In North America, nut-trees of this sort have been sold as ‘Fortin’, after being found in the abandoned hazel orchard of a French immigrant, Mr Fortin, in Washington State (Jacobson 1996). Jacobson also mentions a ‘Red Fortin’, which had shorter husks and probably represented the ‘Rotblättrige Zellernuss’ group.


'Purpurea'

Common Names
Purple Filbert

Synonyms / alternative names
Corylus maxima 'Atropurpurea'

This – for anyone who enjoys purple foliage – is the best dark red-leaved hazel, holding its colour well and only fading to dark green through summer in dense shade. The catkins and husks are also purplish-red, though this is not a plant which fruits abundantly.

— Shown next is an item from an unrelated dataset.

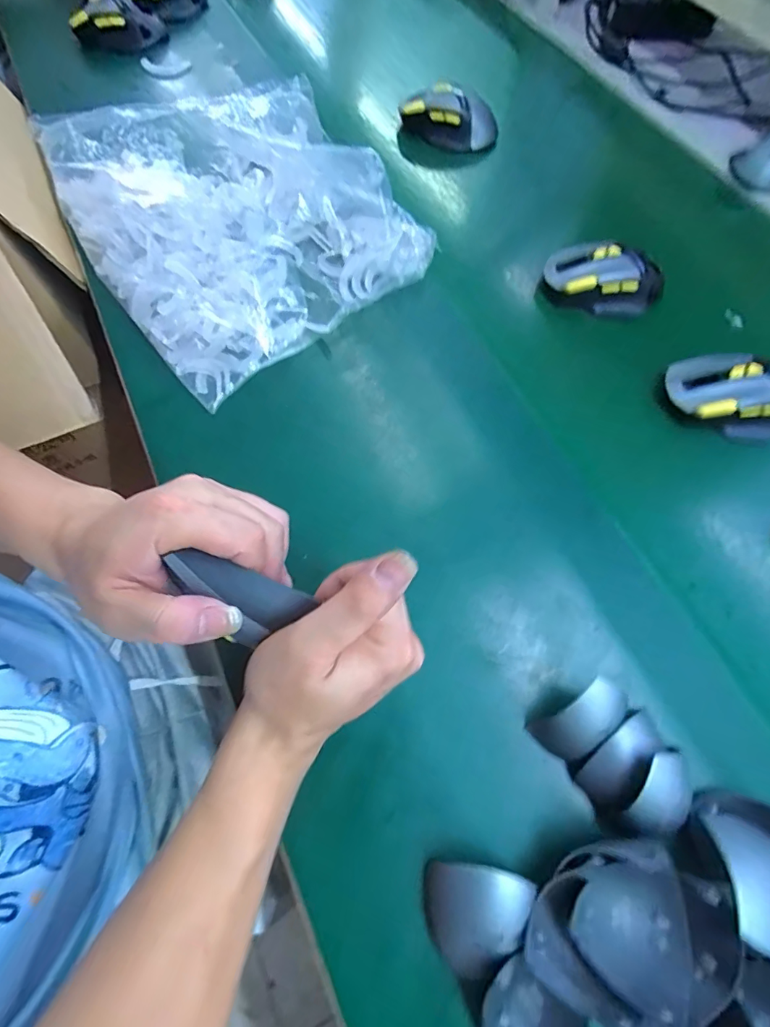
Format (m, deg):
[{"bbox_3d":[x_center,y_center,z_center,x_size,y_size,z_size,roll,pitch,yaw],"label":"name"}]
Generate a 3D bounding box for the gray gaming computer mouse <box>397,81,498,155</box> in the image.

The very long husk has led all authorities to treat ‘Purpurea’ as a cultivar of Corylus maxima, and provides a point of distinction from the various red-leaves selections of C. avellana (with short husks), all of whose leaves turn to green through summer. (See Corylus avellana ‘Rotblättrige Zellernuss’ for a discussion of these forms, for which the cultivar name ‘Purpurea’ has also sometimes been used.) ‘Purpurea’ is not as vigorous as some C. maxima variants, although a specimen at Fanhams Hall in Hertfordshire shows that it is possible to make it into a small tree by training it to a single stem (Tree Register 2023).

Long-husked fruiting hazels whose purple young leaves quickly fade to green are also cultivated: see ‘Frühe van Frauendorf’ above.